Le chef de cabinet du président Basirou Diomaye Faye, Barro est sorti de l’ombre pour réclamer le respect du au président de la république alors qu’au même moment cheikh Bara Ndiaye est sur tous les fronts pour le critiquer, au point où le CNRA a d’ailleurs récemment rappelé la chaîne de télévision où il s’exprimait et le député à l’ordre, suite à la diffusion de propos jugés irrespectueux et irrévérencieux à l'endroit du Président de la République.
Retourner à l'orthodoxie
La montagne de l’après 8 novembre tel que scénarisé par Ousmane Sonko, en avant, pendant et après 8 novembre, n’aura finalement accouché que d’une douche bien glaciale et un retour très rapide du PM à la table du conseil des ministres. Une situation que le chroniqueur Ibou Fall a d’ailleurs interprété comme une capitulation. Un affrontement à distance qui aura en somme, donné un gros coup de frayeur à tous ces pro-Sonko, nommés grâce à la signature du président de la république et qui se souciaient bien plus, en ces moments de suspens, plutôt de leur fromage que du don de soi, car ayant à peine commencé à goûter aux délices du pouvoir. Le suspens qu’ont vécu les Pastéfens fut en tout cas bien plus long que le cours d’un fleuve à remonter !
Au-delà, cette dissonance et cette dualité au sommet du pouvoir sont en effet loin d’être tenables qu’il faille vite retourner vite à l’orthodoxie dans l’exercice du pouvoir, avec un Premier ministre qui ne peut être que sous l’autorité du chef de l’Etat, tout en étant en même temps son fusible. Ce qui se donne à voir en termes de signaux contradictoires jusque même au sein du gouvernement chez les ministres dont certains sont qualifiés de pro président et d’autres de pro premier ministre, au moment où 2 à 3 quotidiens du 5 décembre, évoquent un « premier ministre super fort », l’on est bien étonnés car, l’on avait affaire au fond que d’une réorganisation de la primature dans une logique de cohérence et davantage d’efficacité. Et l'on est bien tenté de se demander si un « PM super fort » cohabiterait avec un ministre dont il a demandé le limogeage après des accusations et qui est maintenu dans un gouvernement ? Ou des ministres qui en arrivent à émettre sur des fréquences différentes du chef du gouvernement ?

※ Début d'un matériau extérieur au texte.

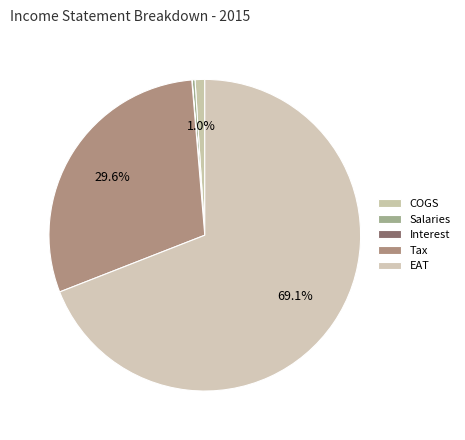

What is the smallest slice in the pie chart?

Interest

Le temps passe et le premier ministre Ousmane Sonko continue à déployer le même style et le même ton offensif et accusateur . D'ailleurs, à Atravers des propos repris par le journal le journal "Le Quotidien" à sa Une du lundi 8 décembre, l'on peut noter une volonté d'Ousmane Sonko, de souffler le chaud et le froid en évoquant de ses rapports avec le président : "il y a un réel différend (avec Diomaye), mais il ne doit pas nous diviser", "quand nous étions dans l'épreuve, sa position a été constante et déterminée", tout en se promettant déjà sur 2029, estimant que personne ne peut l'empêcher d'être candidat et qu'il faille selon les propos repris par Le Point actu "nettoyer" la justice même s'il concède l'existence de "juges justes, intègres et patriotes".
Il y a finalement comme un exécutif à deux têtes, ou plus exactement deux forces qui s’opposent à travers une orientation politique et économique différente. La question, c’est jusqu’à quand ? Car tout cela au fond, se fait au détriment de la gouvernance et le décrédibilise gravement.